Dame el teléfono, no creas que no sé que estas cosas se pueden fabricar, ¡estás haciendo videos falsos deliberadamente para difamarnos!
Silas se apartó hábilmente, sus ojos oscuros llenos de disgusto.
Ashley Sutton, viendo la situación, extendió la mano y detuvo a la madre de Lynn, temiendo que pudiera tocar a Silas Sinclair.
—Incluso la desvergüenza tiene sus límites, ¿cómo es que estás tan ansiosa por destruir las pruebas de haber incriminado a mi hermano?

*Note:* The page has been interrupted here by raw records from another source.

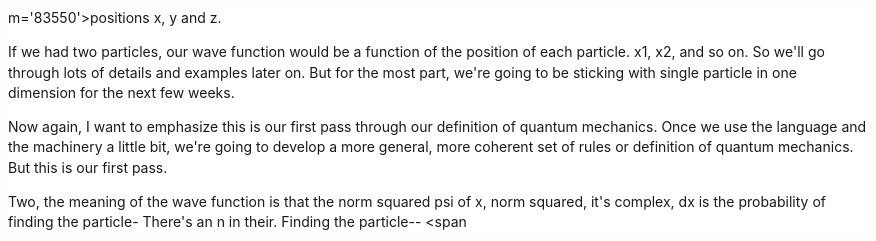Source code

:   m='83550'>positions</span> <span m='84320'>x,</span> <span m='84760'>y</span>
  <span m='85480'>and</span> <span m='85630'>z.</span> </p><p><span
  m='89860'>If</span> <span m='90160'>we</span> <span m='90430'>had</span> <span
  m='90710'>two</span> <span m='90900'>particles,</span> <span
  m='95430'>our</span> <span m='95570'>wave</span> <span
  m='95780'>function</span> <span m='96180'>would</span> <span
  m='96330'>be</span> <span m='96440'>a</span> <span m='96490'>function</span>
  <span m='96840'>of</span> <span m='96930'>the</span> <span
  m='97010'>position</span> <span m='97410'>of</span> <span
  m='97500'>each</span> <span m='97660'>particle.</span> <span
  m='99360'>x1,</span> <span m='99950'>x2,</span> <span m='102010'>and</span>
  <span m='102190'>so</span> <span m='102360'>on.</span> <span
  m='102790'>So</span> <span m='102940'>we'll</span> <span m='103080'>go</span>
  <span m='103240'>through</span> <span m='103410'>lots</span> <span
  m='103680'>of</span> <span m='103780'>details</span> <span
  m='104270'>and</span> <span m='104370'>examples</span> <span
  m='105220'>later</span> <span m='105420'>on.</span> <span
  m='107080'>But</span> <span m='107190'>for</span> <span m='107280'>the</span>
  <span m='107370'>most</span> <span m='107570'>part,</span> <span
  m='107910'>we're going to</span> <span m='108020'>be sticking</span> <span
  m='108370'>with</span> <span m='108680'>single</span> <span
  m='109030'>particle</span> <span m='109360'>in</span> <span
  m='109430'>one</span> <span m='109600'>dimension</span> <span
  m='110290'>for</span> <span m='110410'>the</span> <span m='110480'>next</span>
  <span m='110710'>few</span> <span m='110860'>weeks.</span> </p><p><span
  m='111650'>Now</span> <span m='111800'>again,</span> <span m='112040'>I</span>
  <span m='112060'>want</span> <span m='112220'>to</span> <span
  m='112270'>emphasize</span> <span m='112980'>this</span> <span
  m='113270'>is</span> <span m='113380'>our</span> <span m='113480'>first</span>
  <span m='113910'>pass</span> <span m='114290'>through</span> <span
  m='114480'>our</span> <span m='114620'>definition</span> <span
  m='115540'>of</span> <span m='115680'>quantum</span> <span
  m='115900'>mechanics.</span> <span m='116680'>Once</span> <span
  m='116950'>we</span> <span m='117220'>use</span> <span m='117720'>the</span>
  <span m='118150'>language</span> <span m='118560'>and</span> <span
  m='118620'>the</span> <span m='118690'>machinery</span> <span
  m='119110'>a</span> <span m='119160'>little</span> <span
  m='119340'>bit,</span> <span m='119720'>we're</span> <span
  m='119850'>going</span> <span m='119930'>to</span> <span
  m='119990'>develop</span> <span m='120310'>a</span> <span
  m='120380'>more</span> <span m='120550'>general,</span> <span
  m='121770'>more</span> <span m='122440'>coherent</span> <span
  m='124150'>set</span> <span m='124460'>of</span> <span m='124840'>rules</span>
  <span m='125400'>or</span> <span m='125560'>definition</span> <span
  m='126040'>of</span> <span m='126130'>quantum</span> <span
  m='126340'>mechanics.</span> <span m='126850'>But</span> <span
  m='126950'>this</span> <span m='126970'>is</span> <span m='127060'>our</span>
  <span m='127120'>first</span> <span m='127390'>pass.</span> </p><p><span
  m='129210'>Two,</span> <span m='130940'>the</span> <span
  m='131120'>meaning</span> <span m='131420'>of</span> <span
  m='131490'>the</span> <span m='131570'>wave</span> <span
  m='131790'>function</span> <span m='132950'>is</span> <span
  m='133170'>that</span> <span m='133480'>the</span> <span
  m='133640'>norm</span> <span m='134000'>squared</span> <span
  m='135080'>psi</span> <span m='135450'>of x,</span> <span
  m='136180'>norm</span> <span m='136390'>squared,</span> <span
  m='137250'>it's</span> <span m='137590'>complex,</span> <span
  m='138440'>dx</span> <span m='139690'>is</span> <span m='140040'>the</span>
  <span m='140120'>probability</span> <span m='142032'>of</span> <span
  m='142500'>finding</span> <span m='144040'>the</span> <span
  m='144120'>particle-</span> <span m='149220'>There's</span> <span
  m='149450'>an</span> <span m='149540'>n</span> <span m='149680'>in</span>
  <span m='149750'>their.</span> <span m='150320'>Finding</span> <span
  m='150730'>the</span> <span m='150820'>particle--</span> <span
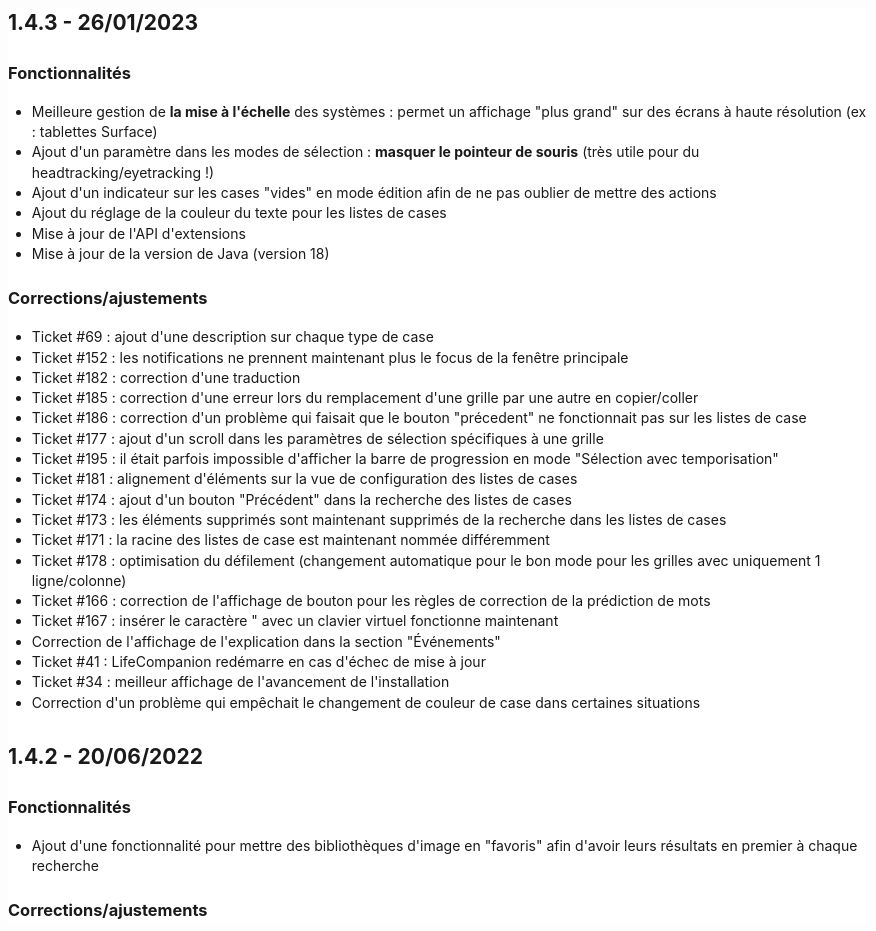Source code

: ## 1.4.3 - 26/01/2023

### Fonctionnalités

- Meilleure gestion de **la mise à l'échelle** des systèmes : permet un affichage "plus grand" sur des écrans à haute résolution (ex : tablettes Surface)
- Ajout d'un paramètre dans les modes de sélection : **masquer le pointeur de souris** (très utile pour du headtracking/eyetracking !)
- Ajout d'un indicateur sur les cases "vides" en mode édition afin de ne pas oublier de mettre des actions
- Ajout du réglage de la couleur du texte pour les listes de cases
- Mise à jour de l'API d'extensions
- Mise à jour de la version de Java (version 18)

### Corrections/ajustements

- Ticket #69 : ajout d'une description sur chaque type de case
- Ticket #152 : les notifications ne prennent maintenant plus le focus de la fenêtre principale
- Ticket #182 : correction d'une traduction
- Ticket #185 : correction d'une erreur lors du remplacement d'une grille par une autre en copier/coller
- Ticket #186 : correction d'un problème qui faisait que le bouton "précedent" ne fonctionnait pas sur les listes de case
- Ticket #177 : ajout d'un scroll dans les paramètres de sélection spécifiques à une grille
- Ticket #195 : il était parfois impossible d'afficher la barre de progression en mode "Sélection avec temporisation"
- Ticket #181 : alignement d'éléments sur la vue de configuration des listes de cases
- Ticket #174 : ajout d'un bouton "Précédent" dans la recherche des listes de cases
- Ticket #173 : les éléments supprimés sont maintenant supprimés de la recherche dans les listes de cases
- Ticket #171 : la racine des listes de case est maintenant nommée différemment
- Ticket #178 : optimisation du défilement (changement automatique pour le bon mode pour les grilles avec uniquement 1 ligne/colonne)
- Ticket #166 : correction de l'affichage de bouton pour les règles de correction de la prédiction de mots
- Ticket #167 : insérer le caractère " avec un clavier virtuel fonctionne maintenant
- Correction de l'affichage de l'explication dans la section "Événements"
- Ticket #41 : LifeCompanion redémarre en cas d'échec de mise à jour
- Ticket #34 : meilleur affichage de l'avancement de l'installation
- Correction d'un problème qui empêchait le changement de couleur de case dans certaines situations

## 1.4.2 - 20/06/2022

### Fonctionnalités

- Ajout d'une fonctionnalité pour mettre des bibliothèques d'image en "favoris" afin d'avoir leurs résultats en premier à chaque recherche

### Corrections/ajustements
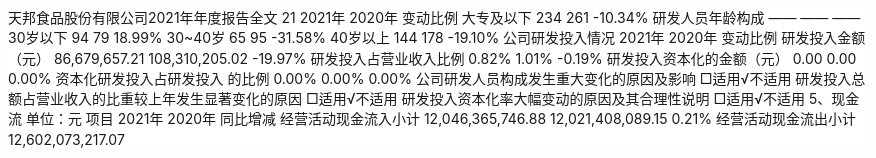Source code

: 天邦食品股份有限公司2021年年度报告全文
21
2021年
2020年
变动比例
大专及以下
234
261
-10.34%
研发人员年龄构成
——
——
——
30岁以下
94
79
18.99%
30~40岁
65
95
-31.58%
40岁以上
144
178
-19.10%
公司研发投入情况
2021年
2020年
变动比例
研发投入金额（元）
86,679,657.21
108,310,205.02
-19.97%
研发投入占营业收入比例
0.82%
1.01%
-0.19%
研发投入资本化的金额（元）
0.00
0.00
0.00%
资本化研发投入占研发投入
的比例
0.00%
0.00%
0.00%
公司研发人员构成发生重大变化的原因及影响
□适用√不适用
研发投入总额占营业收入的比重较上年发生显著变化的原因
□适用√不适用
研发投入资本化率大幅变动的原因及其合理性说明
□适用√不适用
5、现金流
单位：元
项目
2021年
2020年
同比增减
经营活动现金流入小计
12,046,365,746.88
12,021,408,089.15
0.21%
经营活动现金流出小计
12,602,073,217.07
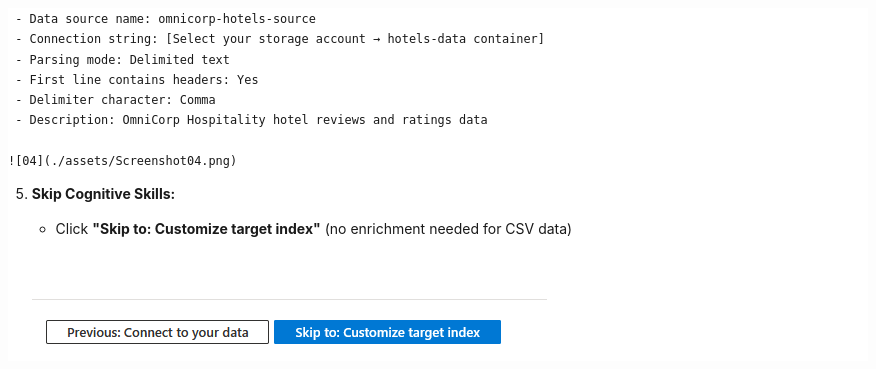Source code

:      - Data source name: omnicorp-hotels-source
     - Connection string: [Select your storage account → hotels-data container]
     - Parsing mode: Delimited text
     - First line contains headers: Yes
     - Delimiter character: Comma
     - Description: OmniCorp Hospitality hotel reviews and ratings data
     
    ![04](./assets/Screenshot04.png)
  

5. **Skip Cognitive Skills:**
   - Click **"Skip to: Customize target index"** (no enrichment needed for CSV data)
  
    ![05](./assets/Screenshot05.png)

—miró furiosamente a la madre de Lynn.
—¡Suéltame!
—la madre de Lynn empujó a Ashley Sutton a un lado—.
¡Ustedes son los desvergonzados, es tu hermano quien engañó, y ahora quieren acusarnos a nosotros!
Ashley Sutton se tambaleó por el empujón, pero afortunadamente Silas Sinclair rápidamente sostuvo su cintura, estabilizándola.
Su amplia mano estaba cálida contra su cintura, sin embargo, Ashley Sutton la encontró insoportablemente caliente.
—Gracias —susurró su agradecimiento, retrocediendo rápidamente para poner algo de distancia entre ellos.
Silas Sinclair retiró su mano, apretándola suavemente, su mirada barriendo brevemente su rostro.
—¿Estás planeando golpear a alguien?
—Nathan Sutton dio un paso adelante para ponerse delante de ellos, bloqueando a la madre de Lynn—.
Fueron ustedes quienes me tendieron una trampa en primer lugar, y ahora quieren iniciar una pelea, ¿no es demasiado?
—¡Ustedes son los que van demasiado lejos!
—la madre de Lynn maldijo como una arpía—.
Traen pruebas falsas para difamarnos solo porque no quieren compensar las pérdidas de nuestra Lynn.
Nathan Sutton, ¡eres solo un aprovechado!
Has estado casado tantos años, viviendo en mi casa sin tener ni siquiera una casa propia, y aun así te atreves a engañar, ¡realmente eres un bastardo!
—¡Ustedes son los bastardos, toda la familia lo es!
—Ashley Sutton no pudo soportarlo más, insultando directamente—.
Lo han hecho y no se atreven a admitirlo, y ahora quieren destruir las pruebas.
¿Creen que no llamaremos a la policía?
—¡Adelante, llámenlos, veamos quién le teme a quién!
—gritó la madre de Lynn, con la cara enrojecida, sin mostrar ningún temor en absoluto.